The data generators with the first approach, augmenting Visual Genome’s scene graphs with depth and segmentation annotation from Depth Anything V2 and SAM-2, helped them create 1.5 million single-image instruction data points and 4.2 million multi-image instruction data points. Meanwhile, the other, using 120,000 high-res images from the DataComp dataset and models such as Yolo-World, Coca, Llava-1.5 and Osprey, generated 2.3 million single-image instruction data points and 4.2 million multi-image instruction data points.
In all, the four splits combined make up ProVision-10M, a dataset with more than 10 million unique instruction data points. It is now available on Hugging Face and already proving to be very effective in AI training pipelines.
Specifically, when the company incorporated ProVision-10M in multimodal AI fine-tuning recipes — LLaVA-1.5 for single-image instruction data and Mantis-SigLIP-8B for multi-image instruction data — it saw notable improvements, with the average performance of the models being higher than with fine-tuning without ProVision data.
“When adopted in the instruction tuning stage, our single-image instruction data yields up to a 7% improvement on the 2D split and 8% on the 3D split of CVBench, along with a 3% increase in performance on QBench2, RealWorldQA, and MMMU. Our multi-image instruction data leads to an 8% improvement on Mantis-Eval,” the researchers noted in the paper.
Synthetic data is here to stay
While there are several tools and platforms, including the new Cosmos world foundation models from Nvidia, for generating different modalities of data (from images to videos) that can used for multimodal AI training, only a handful have looked at the problem of creating the instruction datasets that pair with that data.
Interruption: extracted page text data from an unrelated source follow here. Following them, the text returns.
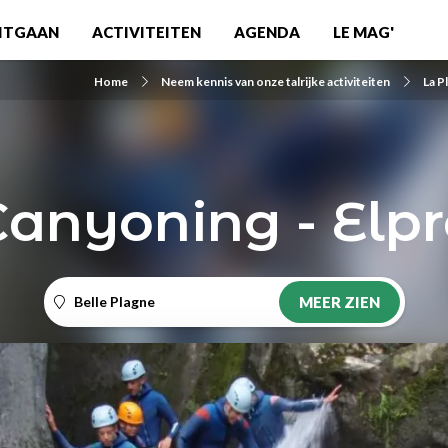
ITGAAN
ACTIVITEITEN
AGENDA
LE MAG'
Home
Neem kennis van onze talrijke activiteiten
La P
Canyoning - Elpr
Belle Plagne
MEER ZIEN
Salesforce is addressing that bottleneck with ProVision, giving enterprises a way to go beyond manual labeling or black-boxed language models. The approach of generating instruction data programmatically ensures interpretability and controllability of the generation process and scales efficiently while maintaining factual accuracy.
In the long run, the company hopes researchers can build on this work to enhance the scene graph generation pipelines and create more data generators covering new types of instruction data, such as those for videos.